At the railway crossing, it turns to the west and then the south west, where there is another scheduled section. It runs to the east of Swaton, with Cardyke Farm to its east, and continues past Horbling and Billingborough until it is crossed by Billingborough Lode, which drains into the South Forty-Foot Drain. There is a large moated site by the junction. Near Pointon, it is crossed by Fen Road, Pointon Lode and Millthorpe Drove, while near Dunsby there is another Car Dyke Farm. Soon its course is joined by Rippingale Running Dike, and between Haconby and Morton there is another Cardyke Farm, before the Car Dyke passes through a small village called Dyke, where there is another scheduled section.

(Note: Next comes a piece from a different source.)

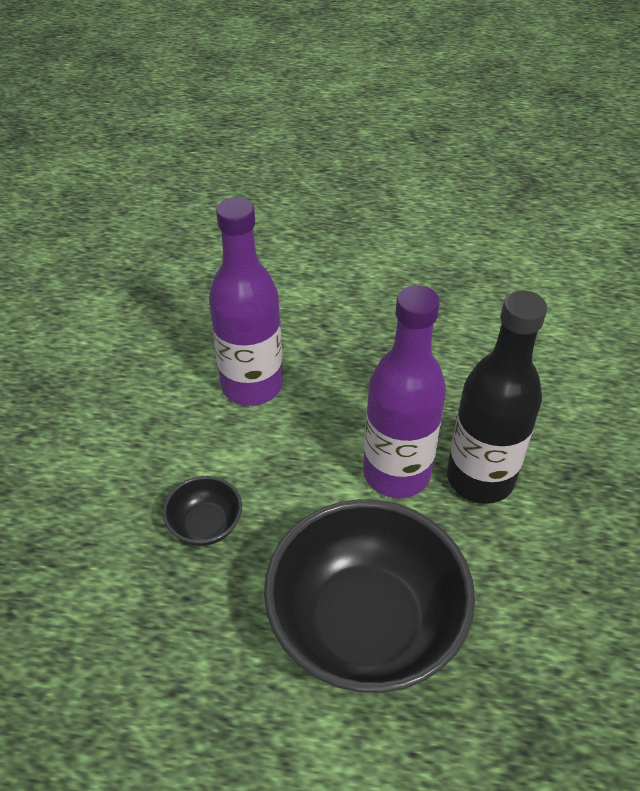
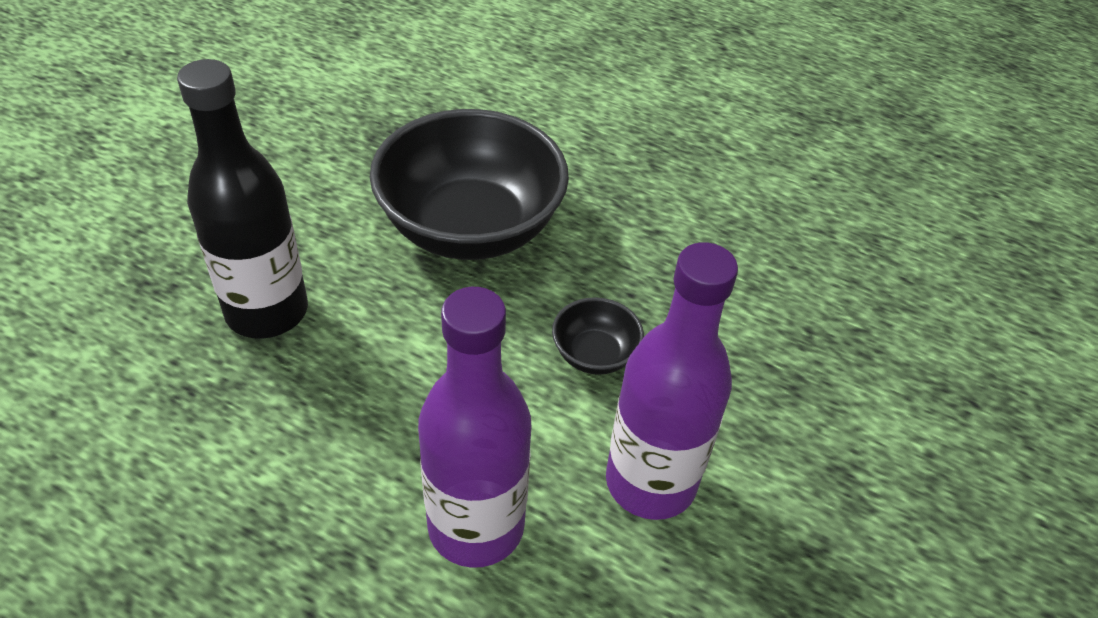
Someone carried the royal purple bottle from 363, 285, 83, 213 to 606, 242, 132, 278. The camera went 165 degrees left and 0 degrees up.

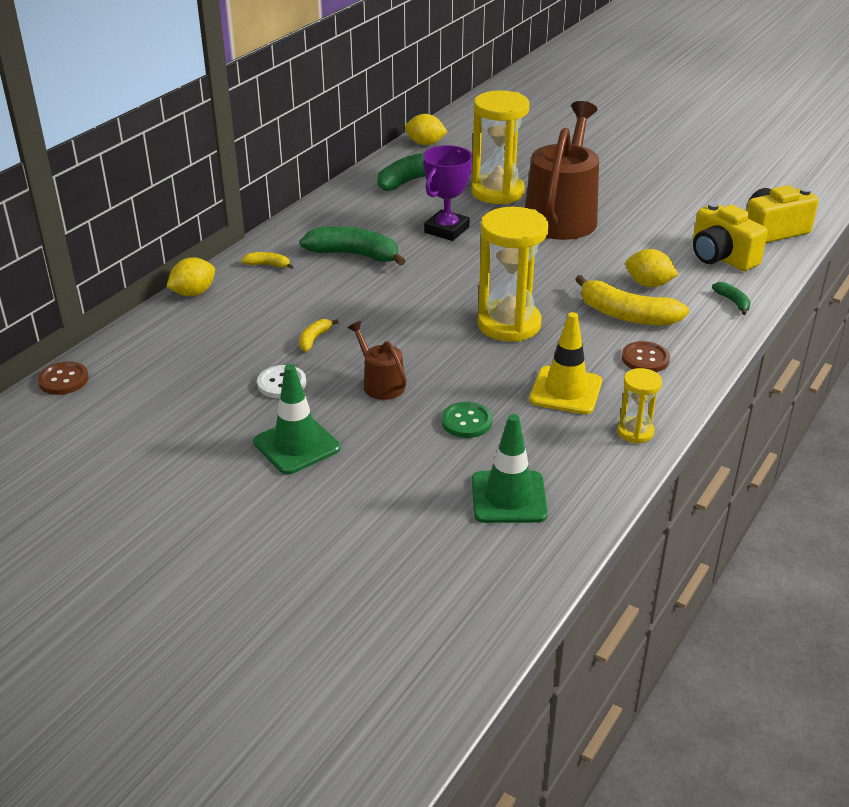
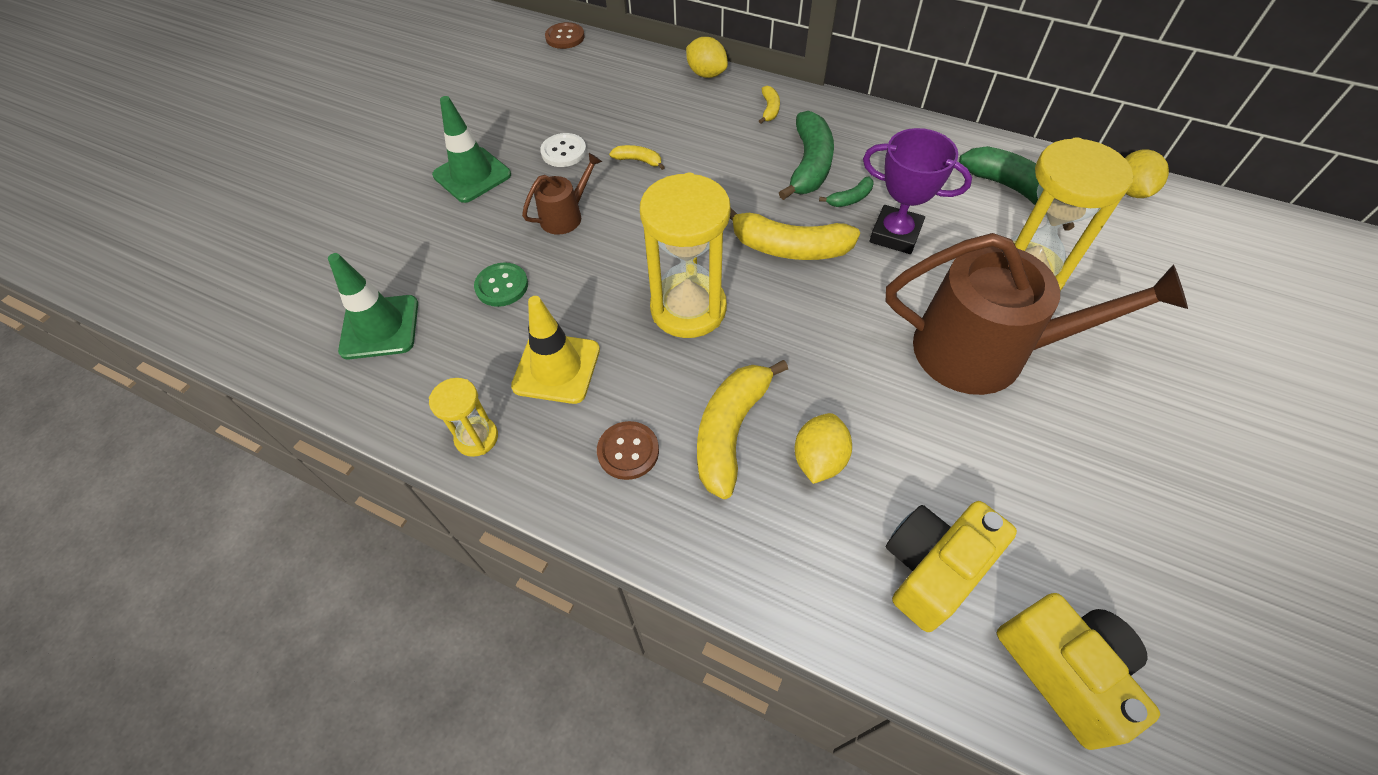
Someone put down the bright yellow banana at 730, 207, 130, 53. Someone carried the leaf-green banana from 712, 282, 39, 33 to 819, 177, 55, 30. The camera went 85 degrees right and 20 degrees up.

At Bourne the dyke makes right-angled turns to the east and then the south, to join Bourne Eau, which continues westwards to the centre of the town, where the Car Dyke turns to the south and weaves its way between housing. Soon it is back in open countryside, passing to the east of Thurlby where 210 yd of earthworks in Park Wood are scheduled, before crossing the River Glen just to the east of Kate's Bridge. Its course is lost as it passes through the housing estates of Baston, as it has in Market Deeping and Deeping St James. As it crosses the River Welland on the southern edge of the town, it passes into Cambridgeshire, and skirts the eastern edges of Northborough and Glinton. As it approaches the northern edge of Peterborough, it turns to the east, where there is another scheduled section at Peakirk, beyond which its course is covered by housing.

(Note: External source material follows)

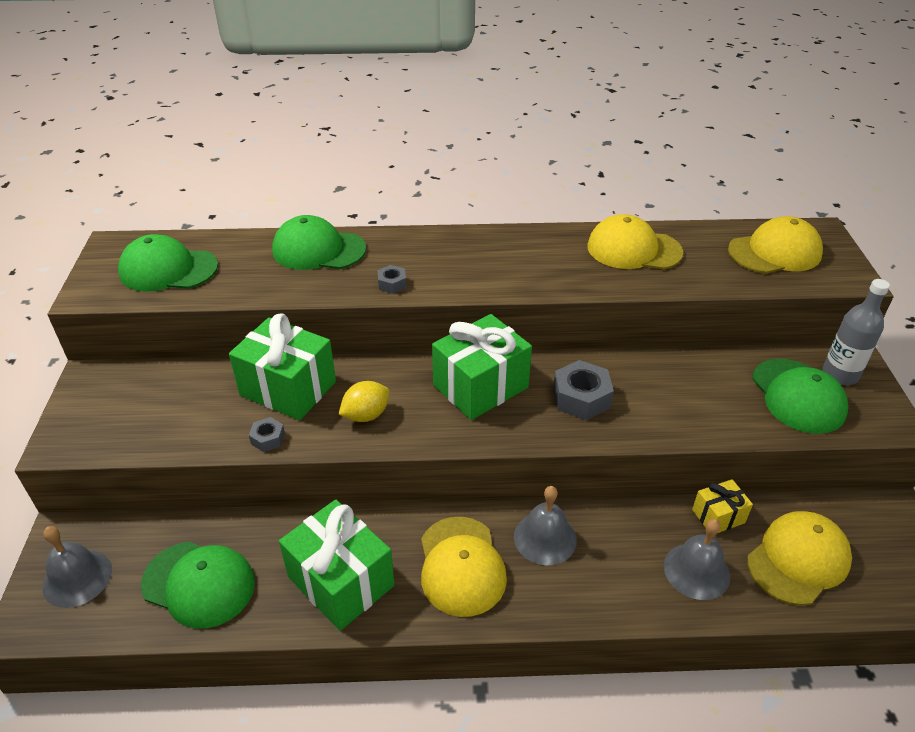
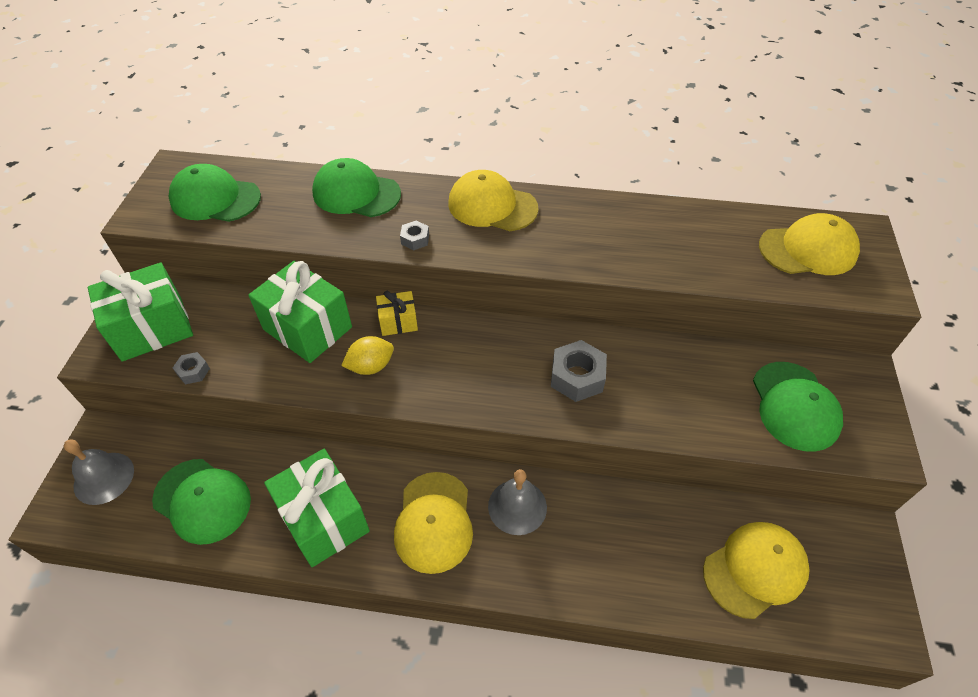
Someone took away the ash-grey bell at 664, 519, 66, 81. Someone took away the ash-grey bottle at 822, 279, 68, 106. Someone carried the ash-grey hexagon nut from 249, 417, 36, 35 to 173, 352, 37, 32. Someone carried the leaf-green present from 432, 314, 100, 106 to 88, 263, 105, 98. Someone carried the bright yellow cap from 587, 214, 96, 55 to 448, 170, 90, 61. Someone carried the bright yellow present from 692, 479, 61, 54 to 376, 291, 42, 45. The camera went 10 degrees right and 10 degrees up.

From Fen Bridge to Whitepost Road, 2.75 mi of Car Dyke is scheduled, with two small gaps where the course is cut by Guntons Road and Gunthorpe Road. The overall width of the channel, including the berms, banks and scarps, is between 44 and 77 yd. The remains are in good condition, despite the fact that Car Dyke has been reused as part of the modern land drainage system. It then passes through Peterborough where parts of its course are visible, but much has been obliterated by the construction of the A1139 Frank Perkins Parkway. It reaches the River Nene at Fengate.

===Southern section===
The southern section runs for 5 mi from Setchel Fen, on the south bank of the Old West River to the River Cam at Waterbeach. There are no remaining earthworks on Setchel Fen, although the Ordnance Survey show a proposed course across the southern part of the fen, and a continuation of the route has been reused as a drain to the north of the Engine Drain. To the north of Setchel Drove, Car Dyke runs along the eastern edge of Bullocks Haste Common, where there was a Romano-British settlement. The site is a scheduled monument, but the northern section has been ploughed, and the remains are only visible from aerial photographs. The site continues to the south of Setchel Drove, where there is a series of dykes and field systems, with Car Dyke running through the midst of them. Cottenham Lode, an artificial channel known to have been built before the Norman conquest of 1066, marks the southern edge of Bullocks Haste Common. After that, the dyke has been reused as a drainage channel. It is crossed by the B1049 Twenty Pence Road and by Long Drove drain. There is then a dry section which is a scheduled monument.

The route continues southwards, running to the west of Cambridge Research Park, and again is used as a drainage ditch. It is then cut by the A10 road, which runs along the western bank of the route, with a disused airfield to the east. The route has been lost through Waterbeach, where Denny End has been built over its course, but there is a final section to the south of the village, which is also a scheduled monument and a drainage channel. This section is known as The Old Tillage, and is crossed by the Fen Line railway just before it reaches the River Cam.

==Fens Waterways Link==
The section between the rivers Nene and Welland may be restored to navigation as a section of the new Fens Waterways Link for leisure craft. An engineering study has been made, but because of concerns for its historic status it is not the preferred route, with the Cat's Water Drain being the other considered option.